Görev 1: Aşağıdaki forum mesajlarının tamamını, hiçbir değişiklik yapmadan yazar mısın?

Başkalarının hayatına müdahale etmeyi ne kadar çok seviyorsunuz.
(Lafım hoşgörüsü eksik olanlara. Biraz empati yaparak yaparsak yorumları çok daha iyi olur.)
 

biraz isik tutabildiysem cok sevindim. inan ben de gitmeden once birseyleri ozleyecegimi hic sanmiyordum. ama insan zamanla cok degisiyor. tekrar iyi sanslar dilerim.
 
Selam, ya ben 'Türkiye'de Mutlu Değilim' başlıklı yazınızı okudum. Çok heyecanlandım; çünkü sanki ben konuşuyormuşum gibi...

Bu kadar aynı düşünemezdik.. İletişime geçmek istedim o yüzden. Bu sitede de yeniyim pek bilmiyorum. Özel mesaj atayım dedim ama mesaj sayım 100 olana kadar atamıyormuşum. O yüzden burdan yazayım dedim.

(Bir de "Larus'un zayıflama hikayesi 5 kilo verdi" diye bir yazını okudum diyet başarı hikayelerinde, o fotoğraftaki 'Larus' siz misiniz?) Eğer o sizseniz fizik olarak da epey benziyoruz. Neyse.. İletişime geçersek sevinirim. Siz özel mesaj atabiliyorsanız dilerseniz bana herhangi bir irtibat adresi verebilirsiniz, e-mail gibi. Böylece doğrudan size yazabilirim.

Veri kümesi kayıtları:

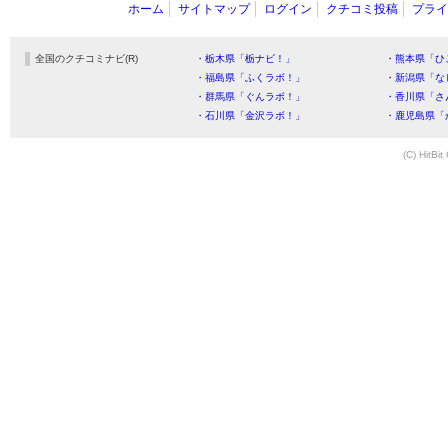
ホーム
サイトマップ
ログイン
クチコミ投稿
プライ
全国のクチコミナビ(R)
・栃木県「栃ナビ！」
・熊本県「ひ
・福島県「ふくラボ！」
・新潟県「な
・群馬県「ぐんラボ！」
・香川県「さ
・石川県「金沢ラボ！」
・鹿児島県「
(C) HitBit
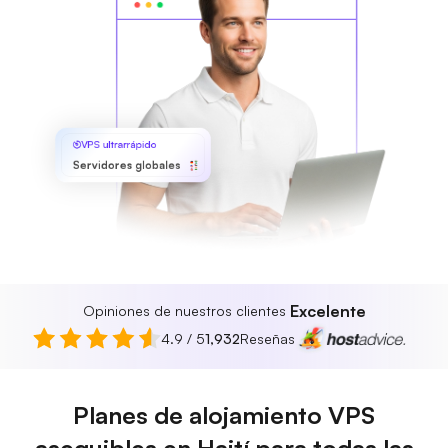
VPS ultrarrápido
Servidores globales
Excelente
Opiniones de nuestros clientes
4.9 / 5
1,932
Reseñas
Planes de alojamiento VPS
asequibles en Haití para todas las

---

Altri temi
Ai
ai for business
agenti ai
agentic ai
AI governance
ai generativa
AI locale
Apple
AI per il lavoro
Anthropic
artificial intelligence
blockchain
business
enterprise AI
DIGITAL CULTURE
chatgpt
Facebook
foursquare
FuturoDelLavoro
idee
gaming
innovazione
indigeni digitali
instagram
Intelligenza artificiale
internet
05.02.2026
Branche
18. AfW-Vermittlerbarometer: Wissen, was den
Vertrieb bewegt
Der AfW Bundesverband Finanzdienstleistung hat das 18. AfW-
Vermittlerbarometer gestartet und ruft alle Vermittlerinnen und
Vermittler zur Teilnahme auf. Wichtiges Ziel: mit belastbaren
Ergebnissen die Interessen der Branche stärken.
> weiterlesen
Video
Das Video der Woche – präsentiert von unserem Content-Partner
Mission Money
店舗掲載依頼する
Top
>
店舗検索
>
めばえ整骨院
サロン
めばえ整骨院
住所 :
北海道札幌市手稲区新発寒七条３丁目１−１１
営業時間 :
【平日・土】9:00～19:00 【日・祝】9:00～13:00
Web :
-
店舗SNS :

Görev 2: Kayıtlarda "VPS ultrarrápido" geçen satırdan başlayıp "asequibles en Haití para todas las" geçen satır da dahil olmak üzere bu satırları birebir geri verir misin?

Çıktı 1:
Başkalarının hayatına müdahale etmeyi ne kadar çok seviyorsunuz.
(Lafım hoşgörüsü eksik olanlara. Biraz empati yaparak yaparsak yorumları çok daha iyi olur.)
 

biraz isik tutabildiysem cok sevindim. inan ben de gitmeden once birseyleri ozleyecegimi hic sanmiyordum. ama insan zamanla cok degisiyor. tekrar iyi sanslar dilerim.
 
Selam, ya ben 'Türkiye'de Mutlu Değilim' başlıklı yazınızı okudum. Çok heyecanlandım; çünkü sanki ben konuşuyormuşum gibi...

Bu kadar aynı düşünemezdik.. İletişime geçmek istedim o yüzden. Bu sitede de yeniyim pek bilmiyorum. Özel mesaj atayım dedim ama mesaj sayım 100 olana kadar atamıyormuşum. O yüzden burdan yazayım dedim.

(Bir de "Larus'un zayıflama hikayesi 5 kilo verdi" diye bir yazını okudum diyet başarı hikayelerinde, o fotoğraftaki 'Larus' siz misiniz?) Eğer o sizseniz fizik olarak da epey benziyoruz. Neyse.. İletişime geçersek sevinirim. Siz özel mesaj atabiliyorsanız dilerseniz bana herhangi bir irtibat adresi verebilirsiniz, e-mail gibi. Böylece doğrudan size yazabilirim.

Çıktı 2:
VPS ultrarrápido
Servidores globales
Excelente
Opiniones de nuestros clientes
4.9 / 5
1,932
Reseñas
Planes de alojamiento VPS
asequibles en Haití para todas las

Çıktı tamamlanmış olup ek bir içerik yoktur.